Science vs. Humanities
Michael Bérubé commemorates the 15th anniversary of the Sokal hoax, in a long but well worth reading article in Democracy in which he extends an olive branch to the other side:
So these days, when I talk to my scientist friends, I offer them a deal. I say: I’ll admit that you were right about the potential for science studies to go horribly wrong and give fuel to deeply ignorant and/or reactionary people. And in return, you’ll admit that I was right about the culture wars, and right that the natural sciences would not be held harmless from the right-wing noise machine. And if you’ll go further, and acknowledge that some circumspect, well-informed critiques of actually existing science have merit (such as the criticism that the postwar medicalization of pregnancy and childbirth had some ill effects), I’ll go further too, and acknowledge that many humanists’ critiques of science and reason are neither circumspect nor well-informed. Then perhaps we can get down to the business of how to develop safe, sustainable energy and other social practices that will keep the planet habitable.
6 Comments:
I have very mixed feelings about the whole thing. He was right obviously, but who in the real world, apart from impressionable rich kids, believed that crap in the first place?
There's a long list of academic cults that have tried to gain legitimacy through jargon and pseudoscientific posturing, with psychology, anthropology, and sociology serial offenders.
James Randi is, I think worth paying attention to in this regard. A note (not by him) on atheism and his organization's relationship with theists is here.
I've got no problem with skepticism - for me it is the heart of civilization and the foundation of humility.
Militant atheism, with its tone of certainty and denunciation of alternative views strikes me not as a skeptical enterprise, but as a dogmatic one. And I say to them what I say to all the other dogmatists - please continue to hold.
Again with the militant atheism? Did I miss something in this article?

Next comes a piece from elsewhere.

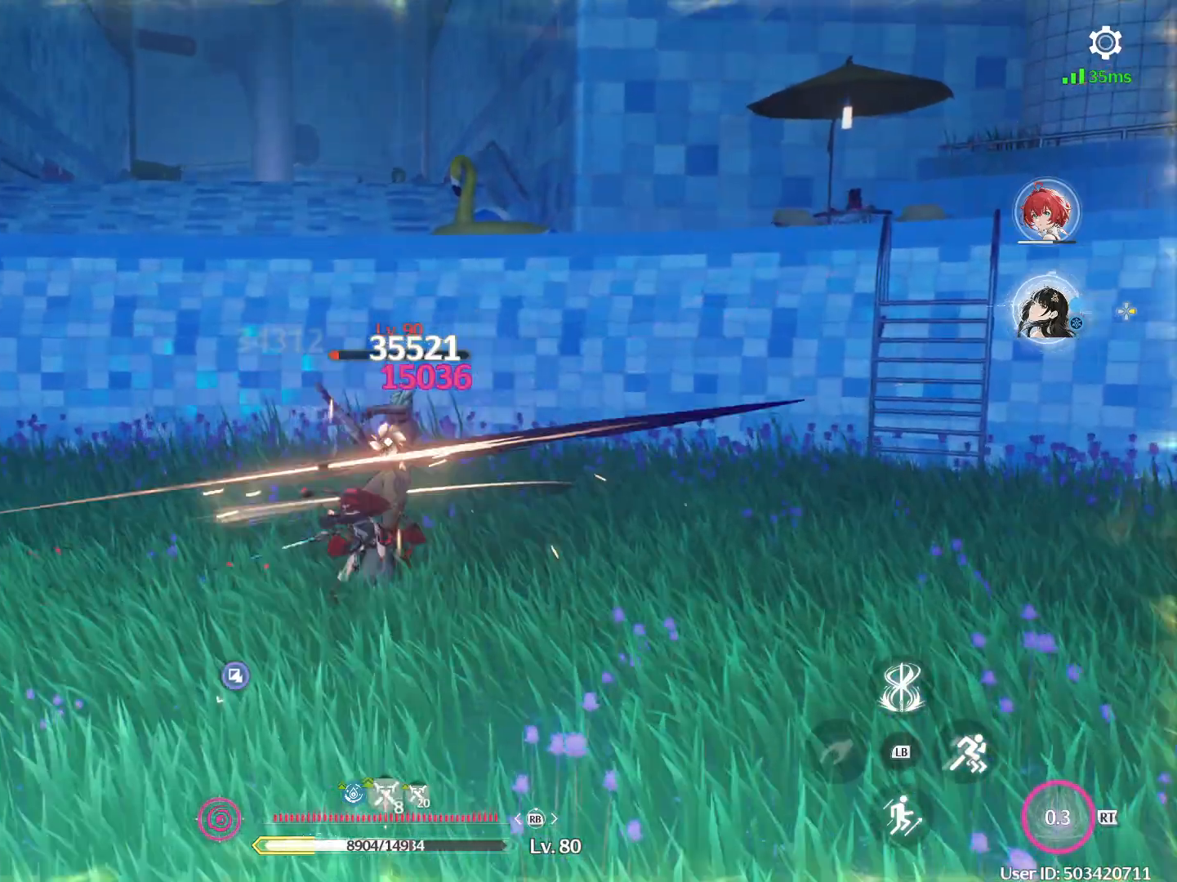
{"buttons": ["B"], "left_stick": "down-left", "right_stick": "center", "events": [[183, "right_stick", "left"], [283, "R1", "up"], [300, "left_stick", "down"], [400, "left_stick", "down-left"], [400, "right_stick", "center"], [450, "B", "down"]]}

There's a long list of academic cults that have tried to gain legitimacy through jargon and pseudoscientific posturing, with psychology, anthropology, and sociology serial offenders.
Add another to the list: physics. String Theory has been victim to its own Sokal-like punking.
I have very mixed feelings about the whole thing. He was right obviously, but who in the real world, apart from impressionable rich kids, believed that crap in the first place?
So... *cough* about Feyerabend...
Yeah, well, I was just being provocative there.
Did I mention I don't agree with militant atheism?
I don't agree with it.
Just in case I hadn't mentioned that.
Did I mention that I don't agree with militant atheism, either? Which is why I get annoyed when people project their views onto me.